I have been looking around on YouTube for videos about studying, learning and memory.

(This is for selfish reasons mostly, as I am still trying to establish a Japanese vocabulary that will get me started on reading that language.)

One video was half an hour long, and it had a few minutes of interesting content. There was a woman in America who could remember every day after the age of twelve, a couple decades in all. But it was not just that she could remember: She could not forget. Her husband died four and a half year ago, and she still remembered it as if it were yesterday. At all times a stream of random memories was running through her head. She realized of course that this was not normal, and sought professional help. So far, it seems she has helped them more than they have helped her. She still remembered everything, while they learned new fascinating things about human memory.

At first they thought she was the only one, but they found a few more over time. Brain scans showed that certain parts of the brain was larger than normal in these individuals. They did not comment further on that, but I feel compelled to add that this does not say what is cause and what is effect. We know that there are visible changes in the brain of people who have meditated regularly for many years, and the changes are greater in those who have meditated longer, which implies that the practice leads to the biological changes, not the other way around. Who knows what would happen to your brain if you somehow created a psychological mechanism that runs memories through your head continuously. So it could be that it started out as just a habit and grew into a massive change in the brain. Stranger things have happened. Or perhaps not – it is pretty strange. Also, she was Jewish.

I remember (but only vaguely) a couple decades ago, reading a book at a friend’s place. It was about memory too, and was probably the first time I learned that people with amazing memory exist, and that they all remember visually. There was also a man with a natural unlimited memory. He automatically assigned visual qualities to words and numbers, which may have been the reason for his amazing skill. He could learn anything and recall it at any time, and his memories of his own life stretched back to the crib. Also, he was Jewish.

Aimed at more normal people is a series of short lectures on study technique and memory by Dr Chew at Samford (not Stanford) University. He discourages multitasking and swears to deep interaction with what one is trying to learn. Interestingly, the desire to learn (or not) has no effect on learning; the depth of the interaction decides. The time spent has no effect if processing is shallow; the depth of interaction is what matters. By deep processing we talk of the meaning of what you learn. So sorting words alphabetically or by the length of the word, for instance, has very little effect, even if you play around with the words in many ways for a long time. But thinking about the meaning of them, trying to find examples, comparing and contrasting, connecting them to something you already know, relating to them emotionally … these are deep forms of interaction and lead to forming memories more effectively.

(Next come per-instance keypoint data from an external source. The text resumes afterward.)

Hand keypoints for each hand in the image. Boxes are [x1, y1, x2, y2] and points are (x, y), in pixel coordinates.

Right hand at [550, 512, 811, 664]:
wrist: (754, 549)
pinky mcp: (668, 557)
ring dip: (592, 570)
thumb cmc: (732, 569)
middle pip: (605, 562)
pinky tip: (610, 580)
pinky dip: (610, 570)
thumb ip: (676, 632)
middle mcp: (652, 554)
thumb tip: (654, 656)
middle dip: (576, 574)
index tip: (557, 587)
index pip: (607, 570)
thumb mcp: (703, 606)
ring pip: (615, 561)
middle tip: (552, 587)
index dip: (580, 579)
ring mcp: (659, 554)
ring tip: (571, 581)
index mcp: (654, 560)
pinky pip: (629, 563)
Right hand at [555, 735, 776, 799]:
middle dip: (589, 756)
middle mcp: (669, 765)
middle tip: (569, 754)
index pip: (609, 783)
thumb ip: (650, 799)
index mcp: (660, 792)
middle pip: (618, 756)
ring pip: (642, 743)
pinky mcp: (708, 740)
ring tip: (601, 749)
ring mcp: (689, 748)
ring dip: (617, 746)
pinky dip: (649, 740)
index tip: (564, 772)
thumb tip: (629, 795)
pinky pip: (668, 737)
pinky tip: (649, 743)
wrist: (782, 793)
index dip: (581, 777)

On the other hand, there is the Spaced Repetition Software which I have praised from time to time. This is a tool for cramming random facts which are not easily related to a field of experience. I use it for learning Japanese vocabulary. It shows a fact frequently in the beginning, then more and more rarely. The ideal is to show it just before it is forgotten. By doing this, it trains the brain to wait longer before forgetting it, until eventually the time frame is likely to outlast your remaining lifetime. This approach requires a bit of energy at the start, but the total time spent is pretty short compared to the effect. It is tailored to isolated facts, though, and higher education in our age is not about cramming as much as understanding. Of course, you cannot cook without ingredients, and you cannot study something without facts.

I’ve been watching a few more and set aside others for watching later, but I have to update at some point if there is to be any point in writing. So this is it for now. Why not add your own favorites?